━━━━━ TEXTO EXTRAÍDO

Por Bill Plaschke
Era un gigante con ojos de niño, un luchador con el más suave de los corazones, un manager del Salón de la Fama que actuaba como una porrista de la escuela preparatoria, gritando, gesticulando y una bola de contradicciones que pasó casi siete décadas siguiendo una sola verdad.
Tommy Lasorda amaba a los Dodgers. Los amó más allá de toda razón, en el más alto de los volúmenes, en cada capítulo de una vida de 93 años. Los amaba como su lanzador en apuros, como un manager ardiente, como un ejecutivo testarudo, como un embajador bromista. Al final, los amaba como un frágil anciano que veía sus últimos juegos en el Dodger Stadium en el palco de los dueños, acurrucado debajo de su chaqueta azul de los Dodgers, a menudo solo, pero siempre en casa.
Tommy Lasorda fue el primero que difundió el ‘Dodger Blue’, y lo hizo durante casi todo el tiempo que pasó en la tierra, derramándolo por todos los rincones del mundo, hasta que finalmente murió de un ataque al corazón.
Es apropiado que el último juego al que asistió en persona fuera la victoria de los Dodgers sobre los Rays de Tampa Bay en Arlington, Texas. Dejó el mundo tal como lo creó, un cielo azul en la tierra.
Puedo oírlo ahora, su voz ronca resonando desde algún lugar arriba, su dedo torcido apuntando a través de las nubes.
Permítame decirle algo ¡Realmente hay un gran Dodger en el cielo!
Tommy Lasorda amaba tanto a los Dodgers que se convirtió en ese equipo, la “L” y la “A” entrelazadas formaban el comienzo de su apellido, y su pérdida crea un enorme vacío en su cultura que nunca se llenará. Jamás habrá otro Tommy. El sistema deportivo se ha vuelto demasiado profesional para crear uno y, si lo hiciera, los fanáticos del deporte serían muy cínicos para aceptarlo.
Lasorda fue más que el entrenador duro que ganó dos campeonatos de títulos de la Serie Mundial en 1981 y 1988. También fue el tipo que una vez aparentemente entrenó a un niño que salió de coma y finalmente lo usó como batboy.
Lasorda fue más que el segundo manager con más victorias en la historia de los Dodgers y con la segunda mayor cantidad de triunfos en playoffs en la historia de los Dodgers. También fue un comensal legendario que convirtió en un desafío la pérdida de peso de Orel Hershiser y Kirk Gibson en una campaña que construyó un nuevo convento para las Hermanas de la Misericordia en Nashville.

━━━━━━━━━━
━━━━━ INFORMACIÓN REGISTRADA

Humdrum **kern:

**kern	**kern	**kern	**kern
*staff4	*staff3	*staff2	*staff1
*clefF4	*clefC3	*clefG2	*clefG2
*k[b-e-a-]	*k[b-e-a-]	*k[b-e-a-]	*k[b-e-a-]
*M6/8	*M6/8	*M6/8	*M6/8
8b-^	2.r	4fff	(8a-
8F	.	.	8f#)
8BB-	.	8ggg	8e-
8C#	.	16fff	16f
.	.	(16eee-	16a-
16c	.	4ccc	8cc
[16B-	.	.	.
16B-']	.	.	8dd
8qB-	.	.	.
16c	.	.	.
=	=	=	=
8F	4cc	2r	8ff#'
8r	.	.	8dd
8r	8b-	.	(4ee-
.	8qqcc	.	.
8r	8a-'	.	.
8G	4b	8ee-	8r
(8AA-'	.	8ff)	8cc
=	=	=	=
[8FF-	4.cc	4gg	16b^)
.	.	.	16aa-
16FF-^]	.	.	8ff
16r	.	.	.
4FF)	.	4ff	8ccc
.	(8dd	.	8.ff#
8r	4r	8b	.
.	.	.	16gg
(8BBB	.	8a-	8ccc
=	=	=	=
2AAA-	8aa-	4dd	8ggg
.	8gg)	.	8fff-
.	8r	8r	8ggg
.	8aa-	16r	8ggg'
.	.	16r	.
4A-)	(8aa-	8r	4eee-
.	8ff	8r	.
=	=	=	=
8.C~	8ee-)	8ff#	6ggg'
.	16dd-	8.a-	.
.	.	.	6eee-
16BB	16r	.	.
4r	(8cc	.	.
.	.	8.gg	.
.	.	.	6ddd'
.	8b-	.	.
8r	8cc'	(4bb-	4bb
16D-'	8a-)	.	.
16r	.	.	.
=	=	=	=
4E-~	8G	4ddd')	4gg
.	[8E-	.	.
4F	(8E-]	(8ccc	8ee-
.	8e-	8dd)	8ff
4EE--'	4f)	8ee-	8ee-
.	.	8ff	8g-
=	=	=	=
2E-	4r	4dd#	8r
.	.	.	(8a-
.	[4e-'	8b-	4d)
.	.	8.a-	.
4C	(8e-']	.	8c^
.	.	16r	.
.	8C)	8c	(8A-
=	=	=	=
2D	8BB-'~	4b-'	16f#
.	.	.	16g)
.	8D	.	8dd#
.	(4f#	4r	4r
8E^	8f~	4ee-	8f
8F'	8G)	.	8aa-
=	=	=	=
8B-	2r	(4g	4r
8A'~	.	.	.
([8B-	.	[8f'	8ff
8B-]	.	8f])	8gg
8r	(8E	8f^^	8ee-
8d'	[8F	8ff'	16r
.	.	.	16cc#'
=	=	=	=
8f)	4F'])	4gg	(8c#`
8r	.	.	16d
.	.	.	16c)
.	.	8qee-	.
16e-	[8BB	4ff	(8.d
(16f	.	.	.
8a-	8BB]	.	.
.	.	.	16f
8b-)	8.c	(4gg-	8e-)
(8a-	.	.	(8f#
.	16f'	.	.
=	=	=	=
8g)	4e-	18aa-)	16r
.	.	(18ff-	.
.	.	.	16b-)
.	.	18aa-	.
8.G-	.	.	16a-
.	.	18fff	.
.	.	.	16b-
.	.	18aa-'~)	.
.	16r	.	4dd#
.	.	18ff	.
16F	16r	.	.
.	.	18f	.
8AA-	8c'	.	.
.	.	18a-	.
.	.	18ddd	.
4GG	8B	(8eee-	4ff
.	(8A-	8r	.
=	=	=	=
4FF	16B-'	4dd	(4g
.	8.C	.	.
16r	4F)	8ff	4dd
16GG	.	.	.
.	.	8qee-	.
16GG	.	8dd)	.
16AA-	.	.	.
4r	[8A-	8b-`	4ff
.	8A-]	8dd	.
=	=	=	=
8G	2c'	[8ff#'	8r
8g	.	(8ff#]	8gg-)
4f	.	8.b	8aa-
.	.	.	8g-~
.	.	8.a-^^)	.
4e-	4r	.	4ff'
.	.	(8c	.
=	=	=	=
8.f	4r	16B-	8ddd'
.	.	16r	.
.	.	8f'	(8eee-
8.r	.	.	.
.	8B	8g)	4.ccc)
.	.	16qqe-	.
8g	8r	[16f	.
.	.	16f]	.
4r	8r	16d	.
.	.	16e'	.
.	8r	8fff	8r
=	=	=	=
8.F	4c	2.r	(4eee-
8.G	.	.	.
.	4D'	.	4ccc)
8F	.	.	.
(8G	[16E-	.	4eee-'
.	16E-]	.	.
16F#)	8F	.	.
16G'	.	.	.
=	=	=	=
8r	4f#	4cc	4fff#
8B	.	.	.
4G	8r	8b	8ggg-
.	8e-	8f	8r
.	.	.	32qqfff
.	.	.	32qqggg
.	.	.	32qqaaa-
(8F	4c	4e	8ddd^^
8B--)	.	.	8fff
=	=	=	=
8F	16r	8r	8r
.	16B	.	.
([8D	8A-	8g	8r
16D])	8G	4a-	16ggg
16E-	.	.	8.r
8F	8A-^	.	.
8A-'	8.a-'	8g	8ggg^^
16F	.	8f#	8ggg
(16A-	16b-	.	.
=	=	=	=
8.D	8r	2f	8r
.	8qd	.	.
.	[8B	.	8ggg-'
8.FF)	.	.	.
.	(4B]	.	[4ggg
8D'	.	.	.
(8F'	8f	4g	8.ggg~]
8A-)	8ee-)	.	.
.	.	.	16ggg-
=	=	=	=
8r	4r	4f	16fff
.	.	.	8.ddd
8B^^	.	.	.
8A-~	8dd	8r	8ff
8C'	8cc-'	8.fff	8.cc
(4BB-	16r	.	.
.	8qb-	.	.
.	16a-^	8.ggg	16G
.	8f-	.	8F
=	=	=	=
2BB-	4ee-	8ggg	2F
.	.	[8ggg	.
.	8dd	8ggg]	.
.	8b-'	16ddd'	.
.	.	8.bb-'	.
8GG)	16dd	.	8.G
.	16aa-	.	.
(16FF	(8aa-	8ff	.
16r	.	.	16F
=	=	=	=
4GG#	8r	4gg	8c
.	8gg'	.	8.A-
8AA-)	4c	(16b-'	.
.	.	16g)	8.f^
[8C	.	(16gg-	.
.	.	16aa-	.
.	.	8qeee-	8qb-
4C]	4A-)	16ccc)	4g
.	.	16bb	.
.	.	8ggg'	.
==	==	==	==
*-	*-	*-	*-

━━━━━━━━━━

◆ DESAFÍOS:
1. Por favor, enumera todos los papeles que siguen a «los amaba como» en el texto sobre Tommy Lasorda.
2. Retoma el texto sobre Tommy Lasorda y continúalo a partir de su última oración.

◆ RESPUESTAS DADAS:
1.
- Su lanzador en apuros
- Un manager ardiente
- Un ejecutivo testarudo
- Un embajador bromista
- Un frágil anciano

2.
Era un niño pobre que creció siendo hijo de inmigrantes italianos, en un vecindario de Norristown, Pensilvania, y vivió su vida como un reflejo de esas raíces. Literalmente tuvo que abrirse camino en el Dodgertown de Vero Beach cuando llegó tarde a su primer entrenamiento de primavera en 1948, y pasó las siguientes seis décadas atacando la vida con un chip en el hombro y con gratitud en su corazón.
Su presencia increíblemente grande y eternamente redonda dominaba todas las habitaciones por las que entraba. Pasé 32 años siguiéndolo a través de esas salas, cubriéndolo como un reportero, relatándolo como columnista y luego pasé un año con él escribiendo un libro sobre su vida titulado “Vivo para esto”. En todo ese tiempo, nunca he visto una personalidad más magnética. Se vendió a los Dodgers. Se vendió a la vida. Realmente vivió para esto.
De cerca, esta poderosa presencia estaba llena de incongruencias. A veces lo amaba por hacer feliz a la gente y en otras ocasiones quería gritarle por sus pequeños desaires a aquellos que lo desafiaban.
Siempre era ruidoso, siempre hambriento, siempre intrigante. Pero también siempre abrazaba, siempre daba, tanto que los hijos de sus jugadores lo llamaban “tío Tommy”.
En un momento podía estar sonriendo y firmando autógrafos por una hora para los niños y al minuto siguiente, regañaría a uno de esos niños por no estar agradecido.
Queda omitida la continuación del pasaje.